И он превзошел, и лидерство теперь принадлежит ему. Вот так просто. Торант убрал меч в ножны и запрыгнул на коня. Подобрал поводья, бросил последний испепеляющий взгляд на Олар Этил – никуда не денется – и ударил пятками в бока скакуна.
По следу фургона, на восток и юг. Он не оглядывался, но через какое-то время увидел клубы пыли над близким холмом. Она с ним.
Это вряд ли.
Солнце золотило грубый фасад каменной башни; фигура цвета золота и бронзы стояла над второй, коленопреклоненной, согнувшейся и закрывшей лицо руками.

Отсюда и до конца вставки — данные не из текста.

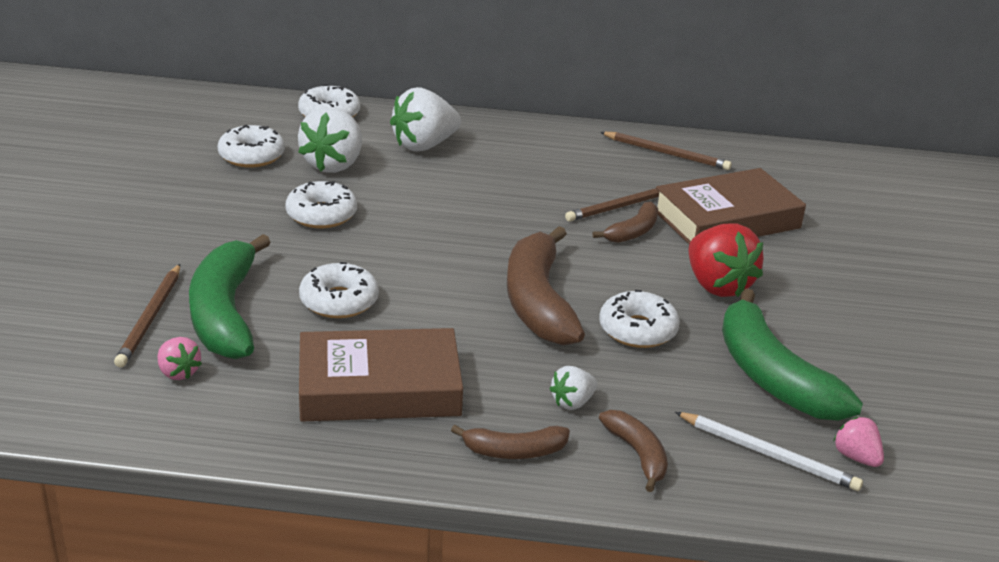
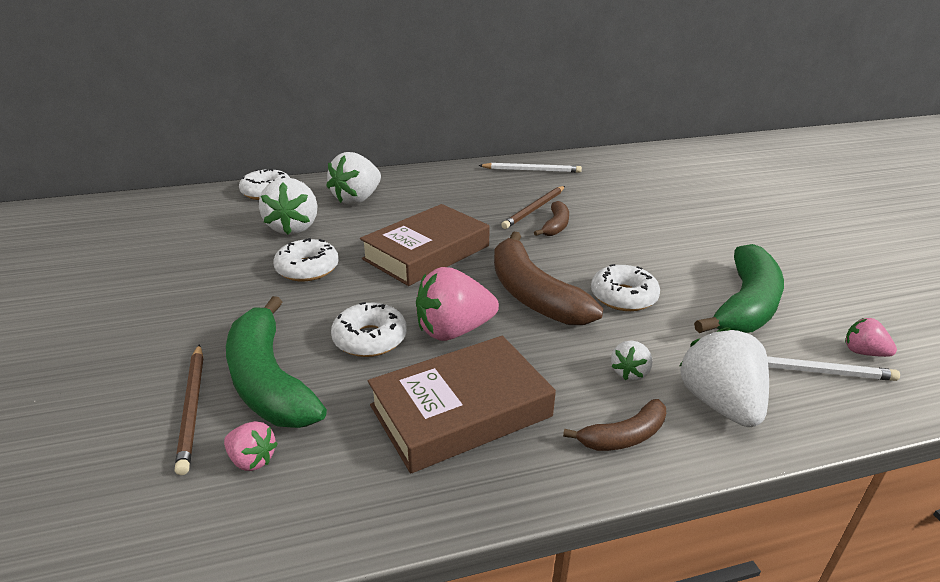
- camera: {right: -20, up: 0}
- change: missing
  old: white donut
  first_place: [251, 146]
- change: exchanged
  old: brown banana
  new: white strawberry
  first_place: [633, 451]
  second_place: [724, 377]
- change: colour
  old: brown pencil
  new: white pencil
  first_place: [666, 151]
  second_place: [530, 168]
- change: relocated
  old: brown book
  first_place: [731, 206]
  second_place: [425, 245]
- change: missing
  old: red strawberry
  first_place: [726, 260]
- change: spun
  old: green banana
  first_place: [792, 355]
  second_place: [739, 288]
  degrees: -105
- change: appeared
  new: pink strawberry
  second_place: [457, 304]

Оба не шевелились и после того, как солнце село и тьма захватила небеса.
Был среди баргастов старик, умом слабый, привыкший натягивать на плечи драную, облезлую волчью шкуру и падать на четвереньки, словно обретая свое истинное «я». Словно бессловесный зверь, умеющий только тявкать и выть, он бросался на стаю лагерных псов, пока не усмирял всех ошарашенных, дрожащих животных. Он пытался делать и другие вещи, но Сеток и вспоминать об этих печальных мерзостях не хотела.
Гигантская равнинная волчица Баальджагг напоминала Сеток об этом старике. Шкура, потертая и паршивая, местами свисала драными полосами. Пасть все время разинута, обнажая крупные коричневые клыки, словно бросающие постоянный вызов миру. Черные глазницы волчицы не оставляли Сеток, молчаливо беседуя с ней. «Я – смерть, – говорили они. – Я твоя судьба, судьба всех живущих. Я то, что останется. Покинув мир, я оставлю только это».
Сеток не могла представить, что такого случилось с тем стариком, что он захотел быть волком. Что застряло в его мозгу, лишив всех представлений о собственном «я»? Разум хранит много тайн. В мозгу есть множество истин; их мощь, скрытая внутри, абсолютна. Преврати одну истину в ложь, и человек станет волком. А его плоть и кости вынуждены подчиниться, изменяясь. Вместо двух ног – четыре, вместо человечьих зубов – волчьи клыки: новые формы и новые цели, чтобы подтвердить ложь.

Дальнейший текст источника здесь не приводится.